*** Opening SELECTED EXCERPT ***
Hardcore Gamer — May 16, 2018

Review: MachiaVillain

by Marcus Estrada

When watching movies,TV shows or reading books, do you tend to root for the bad guys? Do you wish you too could have an army of minions under your capable grasp? If the answer to both these questions is yes then MachiaVillain is probably right up your alley. The pitch is simple enough to have come from the mind of any evil mastermind. Players must build up a manor from scratch with their army of minions, lure unsuspecting humans and then kill them all off once they arrive. The more victims you massacre, the higher your villain status grows. So basically, this is a mashup of Dungeon Keeper and horror tropes with a bit of extra flavor thrown in. Back in 2016, when the game arrived on Kickstarter, only around 500 fans funded it to success. Now that it’s finally complete it may be able to sink its fangs into many more gamers.

Players begin the game with a messy plot of land in the aptly-named Villain City. In order to stay a member of the city, all residents must live up to the standards set by the League of Machiavellian Villains. Of course, their goals focus on murder and mayhem. Fortunately for the villainous protagonist, this is exactly what they were hoping for when they moved in. Players get just three measly minions to start off with. As a villainous mastermind there is no need for you to ever get your hands dirty directly. Instead, players manage their minions around to do every bit of actual manual labor for them. The brunt of the work early on involves collecting resources (wood, stone, etc) which is then used to start building up a mansion room by room. Once you’ve got at least one room and a writing table, it’s time to begin sending out spam mail to hapless citizens. These promises of free money, trips and fame eventually lure curious people to your home.

Once there are one or more visitors, the minions strike. It’s also possible to set up one or multiple violent traps to catch people in as they wander. Once cornered, humans may successfully flee or simply get caught and killed. Letting humans escape is terrible as it raises an overall suspicion meter. If your home becomes the talk of more rumors then folks become far less willing to drop by. The killing is easy early on — the tough part is constructing an ideal mansion. You see, each room must have a function. For example, a kitchen is necessary for holding stoves, refrigerators and a dinner table. A laboratory, on the other hand, is needed because that’s the only room that research objects can be placed inside. Some objects can be placed in any room but typically relate only to storage or decoration.
*** Closing SELECTED EXCERPT ***
*** Opening RECORDS ***
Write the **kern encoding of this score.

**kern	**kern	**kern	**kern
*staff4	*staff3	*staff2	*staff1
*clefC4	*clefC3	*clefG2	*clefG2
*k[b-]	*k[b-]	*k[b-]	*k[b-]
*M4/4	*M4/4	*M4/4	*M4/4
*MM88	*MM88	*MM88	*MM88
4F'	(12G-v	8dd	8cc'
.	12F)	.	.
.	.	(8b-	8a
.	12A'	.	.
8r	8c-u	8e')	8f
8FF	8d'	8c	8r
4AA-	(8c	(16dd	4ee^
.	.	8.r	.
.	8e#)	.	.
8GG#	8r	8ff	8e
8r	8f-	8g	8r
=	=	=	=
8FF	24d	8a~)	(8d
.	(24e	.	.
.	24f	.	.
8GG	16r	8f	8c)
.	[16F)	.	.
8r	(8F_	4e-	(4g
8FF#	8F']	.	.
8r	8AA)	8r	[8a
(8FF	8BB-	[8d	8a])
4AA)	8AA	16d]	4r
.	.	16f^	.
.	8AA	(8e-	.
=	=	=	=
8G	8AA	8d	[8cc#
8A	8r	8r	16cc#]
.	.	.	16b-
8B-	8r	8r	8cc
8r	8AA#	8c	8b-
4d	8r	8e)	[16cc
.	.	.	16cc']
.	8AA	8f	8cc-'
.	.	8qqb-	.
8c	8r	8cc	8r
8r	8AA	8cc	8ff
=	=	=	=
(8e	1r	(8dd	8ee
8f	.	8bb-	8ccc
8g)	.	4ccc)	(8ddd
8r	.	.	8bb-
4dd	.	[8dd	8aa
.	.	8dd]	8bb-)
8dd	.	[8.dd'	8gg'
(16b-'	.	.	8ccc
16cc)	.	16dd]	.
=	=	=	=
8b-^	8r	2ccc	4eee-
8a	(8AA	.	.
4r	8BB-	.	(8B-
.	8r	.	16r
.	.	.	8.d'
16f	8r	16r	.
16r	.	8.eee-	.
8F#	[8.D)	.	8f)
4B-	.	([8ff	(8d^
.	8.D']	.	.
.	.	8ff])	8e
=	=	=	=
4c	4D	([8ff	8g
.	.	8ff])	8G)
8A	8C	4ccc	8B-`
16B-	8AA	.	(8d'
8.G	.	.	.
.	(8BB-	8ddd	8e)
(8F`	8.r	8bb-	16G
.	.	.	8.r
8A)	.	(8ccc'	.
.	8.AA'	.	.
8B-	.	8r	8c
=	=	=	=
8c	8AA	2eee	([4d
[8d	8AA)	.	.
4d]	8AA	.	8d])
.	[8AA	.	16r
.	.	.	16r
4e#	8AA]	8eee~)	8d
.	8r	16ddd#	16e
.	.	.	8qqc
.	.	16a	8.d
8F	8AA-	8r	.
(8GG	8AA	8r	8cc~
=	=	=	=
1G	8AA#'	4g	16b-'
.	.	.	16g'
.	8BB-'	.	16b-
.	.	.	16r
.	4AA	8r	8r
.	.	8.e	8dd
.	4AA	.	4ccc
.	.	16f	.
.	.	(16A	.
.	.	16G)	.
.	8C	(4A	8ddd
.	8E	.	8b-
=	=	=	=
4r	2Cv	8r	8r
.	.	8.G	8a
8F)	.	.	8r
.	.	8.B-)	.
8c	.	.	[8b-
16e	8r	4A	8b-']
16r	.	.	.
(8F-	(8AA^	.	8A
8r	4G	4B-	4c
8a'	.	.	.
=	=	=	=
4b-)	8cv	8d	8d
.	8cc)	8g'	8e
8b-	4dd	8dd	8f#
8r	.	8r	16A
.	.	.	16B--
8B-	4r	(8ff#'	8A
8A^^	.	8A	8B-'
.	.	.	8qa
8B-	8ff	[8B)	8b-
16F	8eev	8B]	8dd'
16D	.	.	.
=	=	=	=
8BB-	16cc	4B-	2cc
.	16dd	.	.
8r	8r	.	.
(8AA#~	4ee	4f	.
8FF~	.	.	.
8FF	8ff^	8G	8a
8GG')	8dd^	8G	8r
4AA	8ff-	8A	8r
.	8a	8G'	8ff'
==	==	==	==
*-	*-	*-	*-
*** Closing RECORDS ***
## REQUIRED TASKS
a - Write out the portion of the MachiaVillain review between "Hardcore Gamer —" and "many more gamers.", inclusive.
b - Using the MachiaVillain review, answer these:
(i) How many minions do players get at the start?
(ii) What does letting humans escape raise?
(iii) Which room is the only one where research objects can be placed?
The entries are separate material and have no connection to the MachiaVillain review.

## SOLUTIONS TO THE TASKS
a -
Hardcore Gamer — May 16, 2018

Review: MachiaVillain

by Marcus Estrada

When watching movies,TV shows or reading books, do you tend to root for the bad guys? Do you wish you too could have an army of minions under your capable grasp? If the answer to both these questions is yes then MachiaVillain is probably right up your alley. The pitch is simple enough to have come from the mind of any evil mastermind. Players must build up a manor from scratch with their army of minions, lure unsuspecting humans and then kill them all off once they arrive. The more victims you massacre, the higher your villain status grows. So basically, this is a mashup of Dungeon Keeper and horror tropes with a bit of extra flavor thrown in. Back in 2016, when the game arrived on Kickstarter, only around 500 fans funded it to success. Now that it’s finally complete it may be able to sink its fangs into many more gamers.

b -
(i) Three.
(ii) An overall suspicion meter.
(iii) The laboratory.